KUALA LUMPUR: The Employees Provident Fund (EPF) has invested a total of RM4.86 billion in 192 small and medium capitalised stocks in Malaysia through both its internal and external fund managers.
Malaysia’s premier retirement savings fund said the equities portfolio remains the largest contributor to its income.
As at end December 2017, the investment portfolio saw an eight per cent increase to RM334.23 billion from RM309.48 billion in 2016.
EPF noted the contribution was attributed to the country’s positive growth and indicated by the performance of the stock market index, FTSE Bursa Malaysia KLCI (FBM KLCI) last Thursday, which reached an all-time high in the country’s economic history.
Its chief executive officer Datuk Shahril Ridza Ridzuan said EPF was constantly open to new investment opportunities that can provide sustainable and long-term incomes.
“Our strong investment performance was largely driven by our investments in equities. We have been investing in stocks across various sectors, which include small and medium-cap companies,” he said in a statement.
As at end 2017, Shahril said EPF has invested in 192 small and medium-cap companies and the fund was committed to find more good companies to add to its existing portfolio.

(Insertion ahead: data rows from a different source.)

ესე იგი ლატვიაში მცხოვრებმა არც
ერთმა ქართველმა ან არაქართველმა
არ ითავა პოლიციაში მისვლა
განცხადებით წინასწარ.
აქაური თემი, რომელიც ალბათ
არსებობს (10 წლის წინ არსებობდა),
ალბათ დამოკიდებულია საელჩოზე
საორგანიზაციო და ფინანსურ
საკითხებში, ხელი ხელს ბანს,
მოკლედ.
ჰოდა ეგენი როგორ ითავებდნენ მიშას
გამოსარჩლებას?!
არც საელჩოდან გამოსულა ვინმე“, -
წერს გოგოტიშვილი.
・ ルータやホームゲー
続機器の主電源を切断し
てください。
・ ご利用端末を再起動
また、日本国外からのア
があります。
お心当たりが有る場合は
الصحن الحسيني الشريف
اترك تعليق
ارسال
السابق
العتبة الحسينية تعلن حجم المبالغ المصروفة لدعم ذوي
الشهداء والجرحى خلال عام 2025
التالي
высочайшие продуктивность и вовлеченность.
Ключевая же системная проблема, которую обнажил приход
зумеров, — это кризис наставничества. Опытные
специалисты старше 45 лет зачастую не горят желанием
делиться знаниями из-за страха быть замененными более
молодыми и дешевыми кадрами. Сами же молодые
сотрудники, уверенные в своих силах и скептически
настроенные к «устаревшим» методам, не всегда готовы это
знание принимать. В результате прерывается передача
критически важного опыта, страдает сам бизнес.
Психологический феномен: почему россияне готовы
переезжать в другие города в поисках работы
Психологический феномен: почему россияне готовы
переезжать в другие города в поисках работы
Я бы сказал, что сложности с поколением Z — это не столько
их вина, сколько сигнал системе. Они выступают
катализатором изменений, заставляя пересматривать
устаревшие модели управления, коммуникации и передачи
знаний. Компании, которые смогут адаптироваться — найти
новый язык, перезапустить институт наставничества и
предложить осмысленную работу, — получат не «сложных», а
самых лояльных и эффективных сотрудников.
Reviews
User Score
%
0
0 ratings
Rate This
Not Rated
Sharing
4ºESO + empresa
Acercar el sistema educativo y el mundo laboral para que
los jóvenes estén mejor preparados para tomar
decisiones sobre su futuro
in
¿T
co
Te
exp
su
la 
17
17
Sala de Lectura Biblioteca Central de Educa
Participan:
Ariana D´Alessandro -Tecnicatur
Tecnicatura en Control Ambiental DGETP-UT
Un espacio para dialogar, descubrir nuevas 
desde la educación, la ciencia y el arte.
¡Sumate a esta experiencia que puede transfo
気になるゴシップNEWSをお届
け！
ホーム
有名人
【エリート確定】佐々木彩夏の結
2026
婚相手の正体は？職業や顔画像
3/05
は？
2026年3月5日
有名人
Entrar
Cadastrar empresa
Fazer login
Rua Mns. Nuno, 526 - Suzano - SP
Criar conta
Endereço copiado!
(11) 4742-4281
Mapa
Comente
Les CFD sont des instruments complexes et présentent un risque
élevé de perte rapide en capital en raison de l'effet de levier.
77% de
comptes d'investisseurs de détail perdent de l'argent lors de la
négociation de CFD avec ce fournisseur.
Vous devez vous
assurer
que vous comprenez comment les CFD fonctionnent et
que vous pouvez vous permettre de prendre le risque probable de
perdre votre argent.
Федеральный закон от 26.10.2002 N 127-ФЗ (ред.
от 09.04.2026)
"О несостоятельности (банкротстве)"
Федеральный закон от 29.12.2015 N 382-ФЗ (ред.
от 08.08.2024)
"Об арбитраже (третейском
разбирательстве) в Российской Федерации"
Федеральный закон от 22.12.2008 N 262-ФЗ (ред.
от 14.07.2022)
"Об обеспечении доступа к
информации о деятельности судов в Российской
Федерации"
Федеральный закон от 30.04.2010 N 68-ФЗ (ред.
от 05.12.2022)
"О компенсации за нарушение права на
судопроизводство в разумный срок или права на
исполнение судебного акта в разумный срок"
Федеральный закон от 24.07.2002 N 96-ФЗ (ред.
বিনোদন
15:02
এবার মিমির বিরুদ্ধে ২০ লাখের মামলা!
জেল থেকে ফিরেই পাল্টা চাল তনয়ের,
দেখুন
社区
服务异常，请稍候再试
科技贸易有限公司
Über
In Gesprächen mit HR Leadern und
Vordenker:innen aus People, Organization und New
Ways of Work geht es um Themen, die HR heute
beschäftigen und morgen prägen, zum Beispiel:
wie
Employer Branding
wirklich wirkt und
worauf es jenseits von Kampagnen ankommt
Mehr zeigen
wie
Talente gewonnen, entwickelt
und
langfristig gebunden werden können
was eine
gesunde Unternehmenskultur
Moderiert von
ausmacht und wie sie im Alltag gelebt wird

Shahril said the EPF would constantly monitor and assess the performance of the country’s small and medium-cap companies to see if they are suitable for investment and fit the retirement fund’s risk return profile.
Among the qualities that the EPF would look for in such companies include good governance, cost structure and sound business performance.
“The EPF has been doing co-investments with the small and medium-cap companies to help their growth as we see future potential in them, which should also help to spur economic growth and boost EPF’s investment income,” he added.
In the recently tabled EPF Annual Report 2017, the EPF’s total gross investment income as at 31 December 2017 was RM53.14 billion and total investment asset RM791.48 billion with return on investment (ROI) of 7.30 per cent.